Launched in 2010, VOO is Vanguard's core broad-based ETF. According to Morningstar data, the ETF saw net inflows of over $69 billion in the first five months of this year, setting a historical record for a single ETF product.
Analysts point out that as the S&P 500 shortens the waiting period for including new stocks from 12 months to 6 months, and with Nasdaq implementing new rules for rapid IPO inclusion in its indices, a large amount of passive capital will be directed toward high-profile upcoming listings, including SpaceX and Anthropic. Once these two companies complete their IPOs and are quickly included in mainstream indices, trillion-dollar passive funds represented by VOO will increase their holdings according to the rules, bringing significant incremental buying power.

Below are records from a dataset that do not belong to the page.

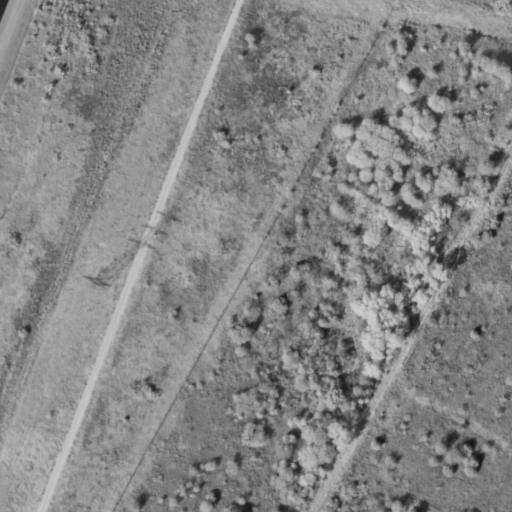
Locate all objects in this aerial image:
road: (5, 12)
road: (145, 256)
power tower: (99, 285)
road: (413, 334)
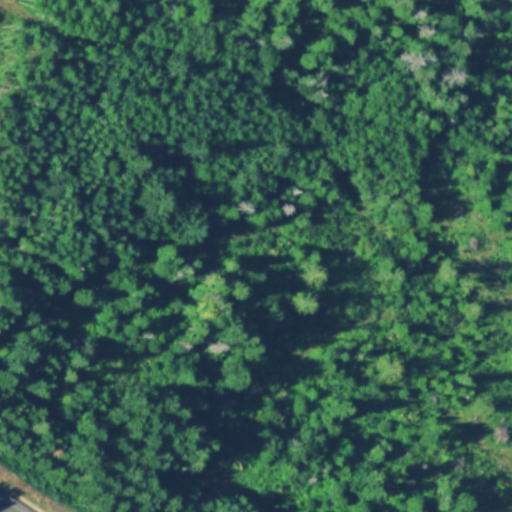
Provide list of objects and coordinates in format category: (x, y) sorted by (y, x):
road: (119, 459)
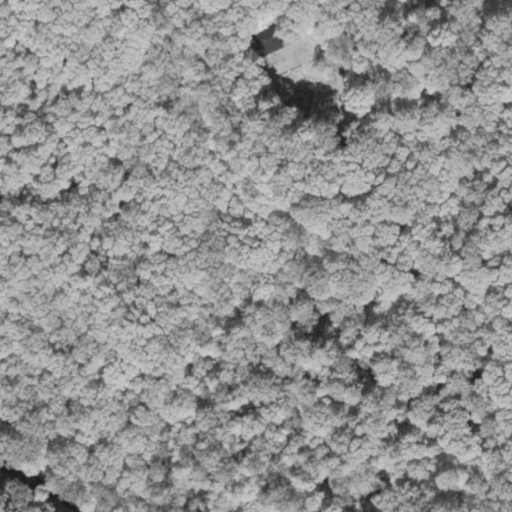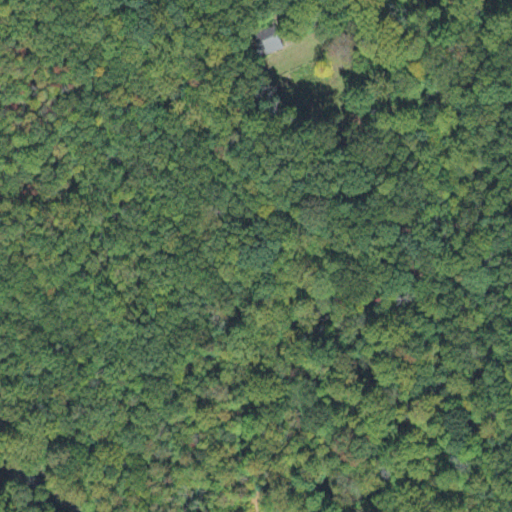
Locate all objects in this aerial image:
road: (43, 486)
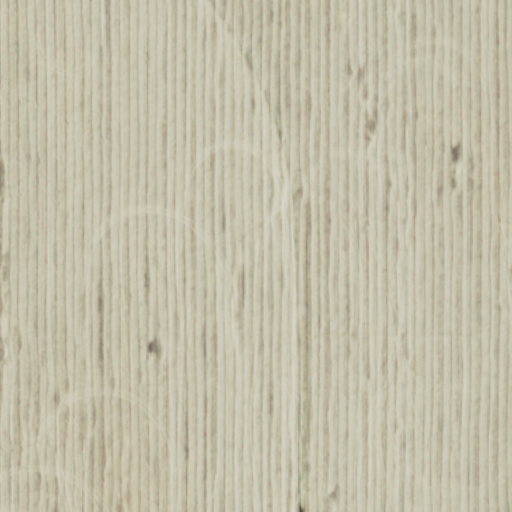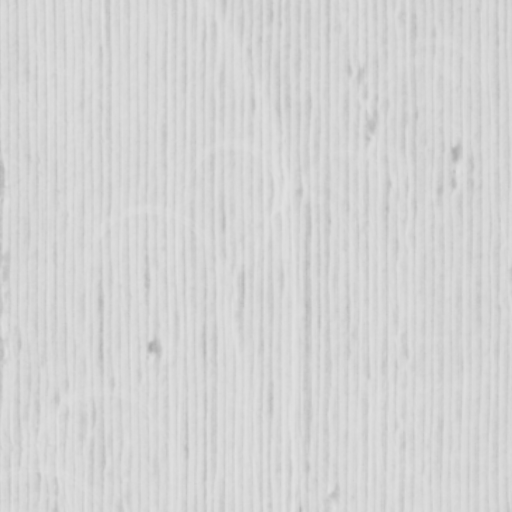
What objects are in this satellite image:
crop: (256, 256)
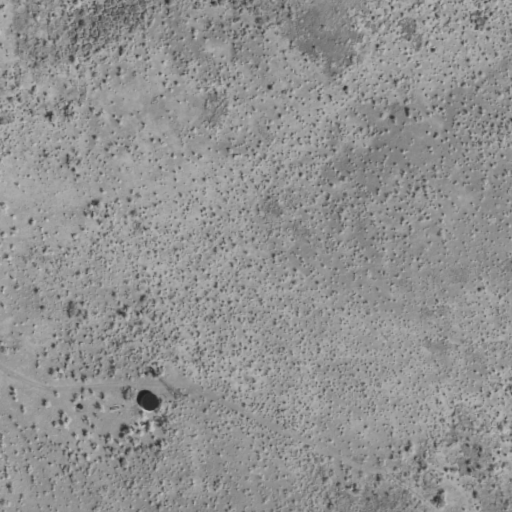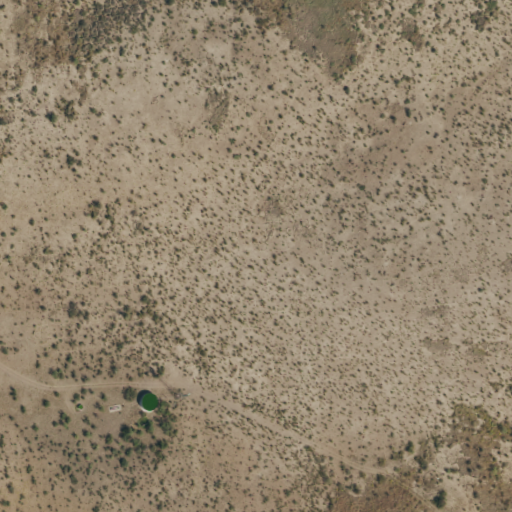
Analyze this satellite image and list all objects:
road: (158, 358)
road: (89, 404)
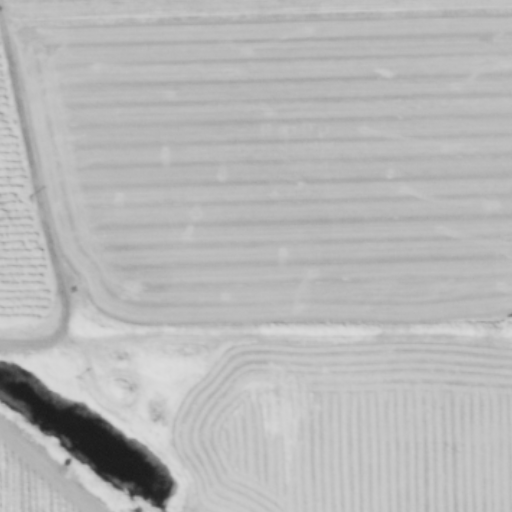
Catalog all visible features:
crop: (246, 187)
crop: (279, 425)
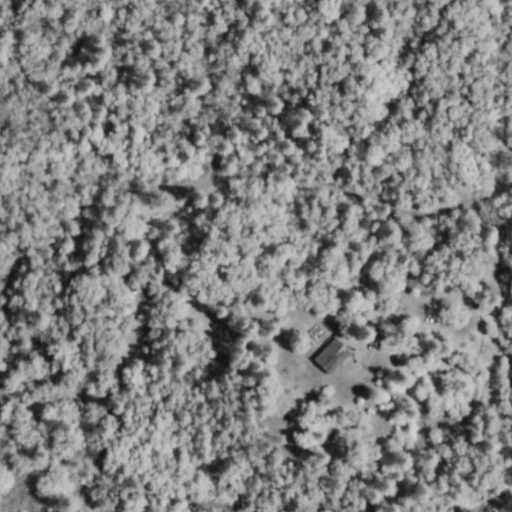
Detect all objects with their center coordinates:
road: (247, 176)
building: (323, 356)
road: (171, 492)
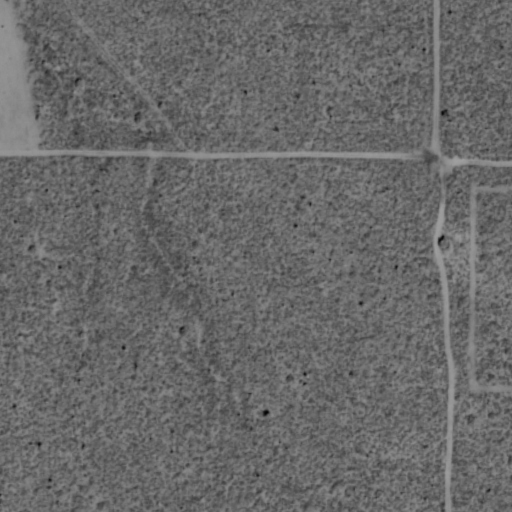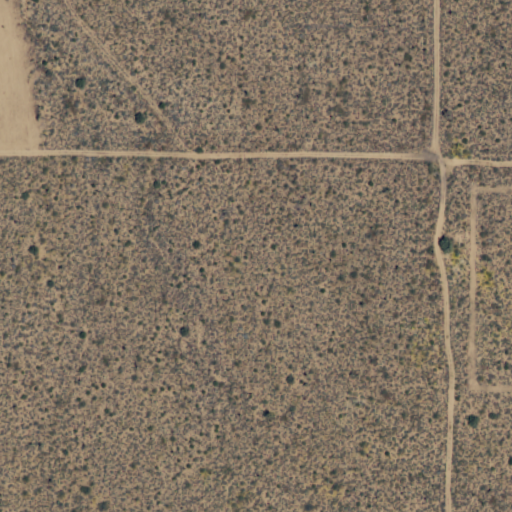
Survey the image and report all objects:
road: (478, 161)
road: (445, 255)
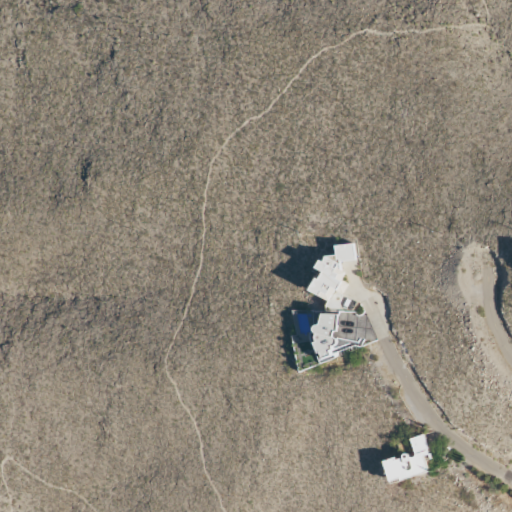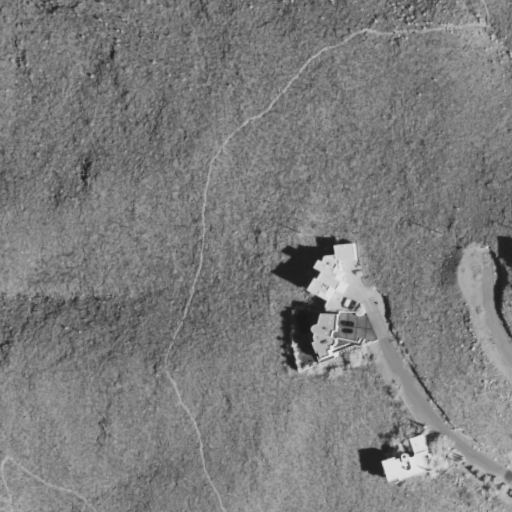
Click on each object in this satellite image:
building: (334, 271)
road: (182, 314)
road: (493, 314)
building: (330, 338)
road: (423, 404)
building: (411, 461)
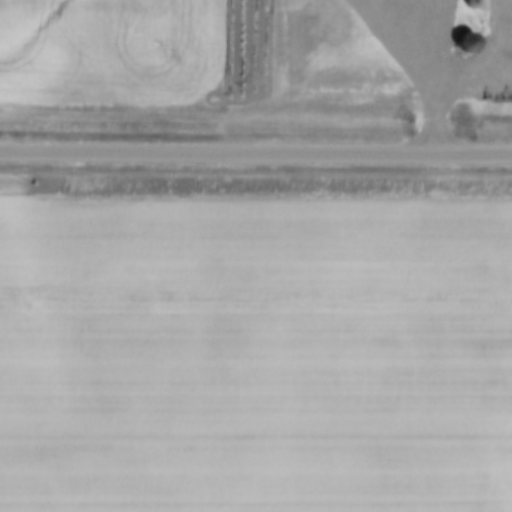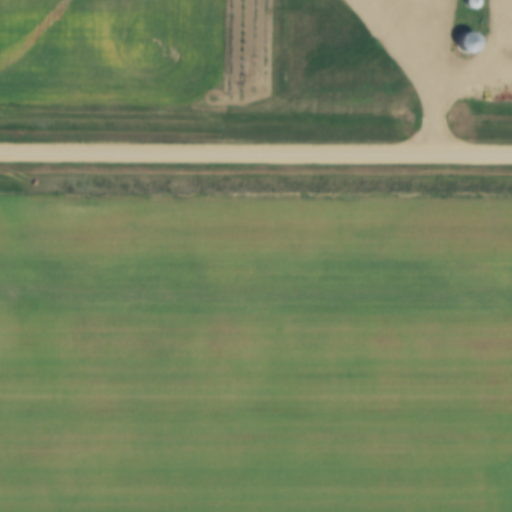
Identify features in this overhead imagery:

A Bloomberg Intelligence ETF analyst stated: "In the past, a stock had to wait a year to enter the S&P 500, causing many passive funds to miss out on early gains. Under the new rules, once star companies like SpaceX go public, they could receive allocations from index funds in as little as six months."
Founded in 1975 by John Bogle, Vanguard employs a unique mutual ownership structure where fund holders are the company's shareholders, and profits are returned to investors in the form of lower expense ratios.
As of the end of the first quarter of 2026, Vanguard's global assets under management reached approximately $12.32 trillion. The company has reshaped the global fund industry landscape with its low-fee index investing and, along with BlackRock and State Street, is known as one of the "Big Three" U.S. asset managers.